12. statute of limitations
  • 12.1. Claims of the client based on contractual basis as well as on tortious basis shall become statute-barred after the expiry of 12 months from the date of knowledge of the damage.
  • 12.2. The limitation period for claims based on defects shall commence at the time of the agreed handover or – if no agreement has been made with regard to the time of handover – the actual handover of the result or the report. If no qualified defects are reported, results are considered accepted no later than 1 month after handover
13. termination or dissolution for cause
  • 13.1. If the solvency or creditworthiness of the client should cease permanently (including for more than two months) after conclusion of the contract, OFI GmbH shall be entitled to withdraw from the contract or to amend the terms of the contract appropriately.
  • 13.2. Both contracting parties are entitled to terminate / dissolve the contract with immediate effect by means of a registered letter in the event of good cause. Good cause shall be deemed to exist in particular if the opening of insolvency proceedings against the assets of the other contracting party is rejected for lack of assets to cover costs, or if the other contracting party breaches material contractual obligations, in particular payment obligations (e.g. default in payment of more than 14 days).
  1. Loyalty and non-solicitation The contracting parties undertake to be loyal to each other. The client shall refrain from any enticement and employment (whether self-employed or employed), including via third parties, of employees of OFI GmbH as well as of employees of the shareholder of OFI GmbH or of companies and organizations affiliated with OFI GmbH who have participated in the processing of the order, for the duration of the contract and until one year after the end of the contract. In the event of infringement, the client undertakes to pay OFI GmbH a contractual penalty in the amount of one gross annual salary or remuneration last received by the employee concerned.

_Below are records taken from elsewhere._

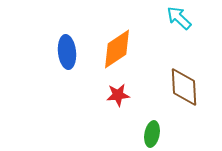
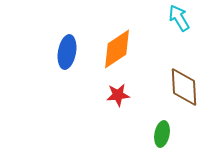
cyan arrow: rotated 16 degrees clockwise
blue ellipse: rotated 16 degrees clockwise
green ellipse: moved 10 px right
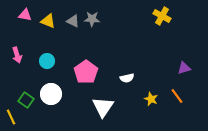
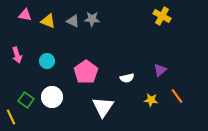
purple triangle: moved 24 px left, 2 px down; rotated 24 degrees counterclockwise
white circle: moved 1 px right, 3 px down
yellow star: moved 1 px down; rotated 16 degrees counterclockwise
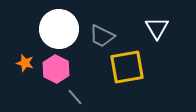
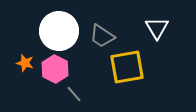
white circle: moved 2 px down
gray trapezoid: rotated 8 degrees clockwise
pink hexagon: moved 1 px left
gray line: moved 1 px left, 3 px up
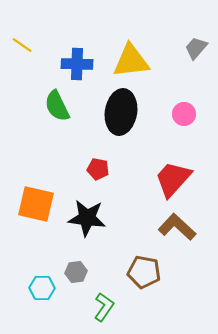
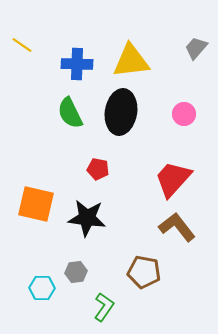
green semicircle: moved 13 px right, 7 px down
brown L-shape: rotated 9 degrees clockwise
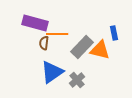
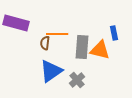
purple rectangle: moved 19 px left
brown semicircle: moved 1 px right
gray rectangle: rotated 40 degrees counterclockwise
blue triangle: moved 1 px left, 1 px up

  2. Severability clause Ineffective provisions of a contract do not affect the effectiveness of the remaining provisions. In the event that a provision of a contract is invalid, the contracting parties agree to replace it with a valid provision that comes as close as possible to the meaning and purpose of the invalid provision and its economic content. The GTC apply to consumers (in the sense of the KSchG), only insofar as they are not subject to mandatory rules of the Consumer Protection Act BGBI. No. 140/1979, as amended.
  3. Choice of Law, Place of Jurisdiction and Miscellaneous
  • 16.1. Subsidiary agreements, amendments and additions to these GTC must be made in writing.
  • 16.2. The place of performance for services rendered by OFI GmbH shall be the registered office of OFI GmbH. The place of performance for payments by the client is Vienna.
  • 16.3. This contract and the entire legal relationship between the contracting parties shall be governed by Austrian law, excluding its conflict of law provisions. The application of the UN Convention on Contracts for the International Sale of Goods is excluded in any case.
  • 16.4. In the event of disputes arising out of or in connection with a contract, it is agreed (provided that the client has its registered office in the EU) that the court with subject-matter jurisdiction for Vienna shall have exclusive jurisdiction – although OFI GmbH shall also be entitled to bring actions before other courts for which the contracting party has a statutory place of jurisdiction. In the case of clients whose registered office is outside the EU, it is agreed that legal action against OFI GmbH may only be brought at the court having subject-matter jurisdiction for Vienna. For actions against the client, the non-exclusive jurisdiction of the court having subject-matter jurisdiction for Vienna is agreed.